What this task involves
In the records below, reproduce word for word the lines starting at the one containing "m: blijvende impact" and ending after the one containing "lavische filologie aan". Include both of those lines.

Records from a data source

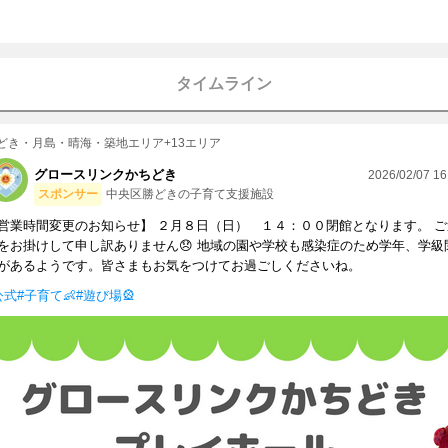
タイムライン
どき・月島・晴海・築地エリア+13エリア
グロースリンクかちどき
2026/02/07 16
スポンサー
中央区勝どきの子育て支援施設
営業時間変更のお知らせ】 ２月８日（日） １４：００閉館となります。 ご
をお掛けして申し訳ありません😞 地域の園や学校も感染症のため学年、学級
があるようです。皆さまもお気をつけてお過ごしくださいね。
公式
#子育て👶
#遊び場🎡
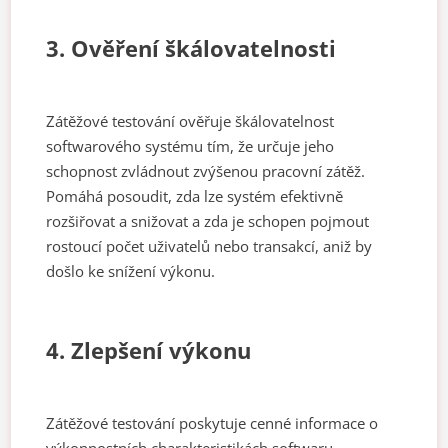
3. Ověření škálovatelnosti
Zátěžové testování ověřuje škálovatelnost
softwarového systému tím, že určuje jeho
schopnost zvládnout zvýšenou pracovní zátěž.
Pomáhá posoudit, zda lze systém efektivně
rozšiřovat a snižovat a zda je schopen pojmout
rostoucí počet uživatelů nebo transakcí, aniž by
došlo ke snížení výkonu.
4. Zlepšení výkonu
Zátěžové testování poskytuje cenné informace o
výkonnostních charakteristikách softwaru.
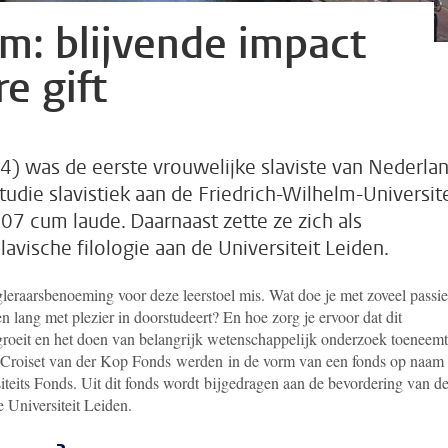
m: blijvende impact
e gift
) was de eerste vrouwelijke slaviste van Nederlan
studie slavistiek aan de Friedrich-Wilhelm-Universite
907 cum laude. Daarnaast zette ze zich als
lavische filologie aan de Universiteit Leiden.
gleraarsbenoeming voor deze leerstoel mis. Wat doe je met zoveel passie
n lang met plezier in doorstudeert? En hoe zorg je ervoor dat dit
roeit en het doen van belangrijk wetenschappelijk onderzoek toeneem
Croiset van der Kop Fonds
werden
in de vorm van een
fonds op naam
teits Fonds. Uit dit fonds wordt
bijgedragen
aan de bevordering van d
e Universiteit Leiden.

Answer to the exercise
m: blijvende impact
e gift
) was de eerste vrouwelijke slaviste van Nederlan
studie slavistiek aan de Friedrich-Wilhelm-Universite
907 cum laude. Daarnaast zette ze zich als
lavische filologie aan de Universiteit Leiden.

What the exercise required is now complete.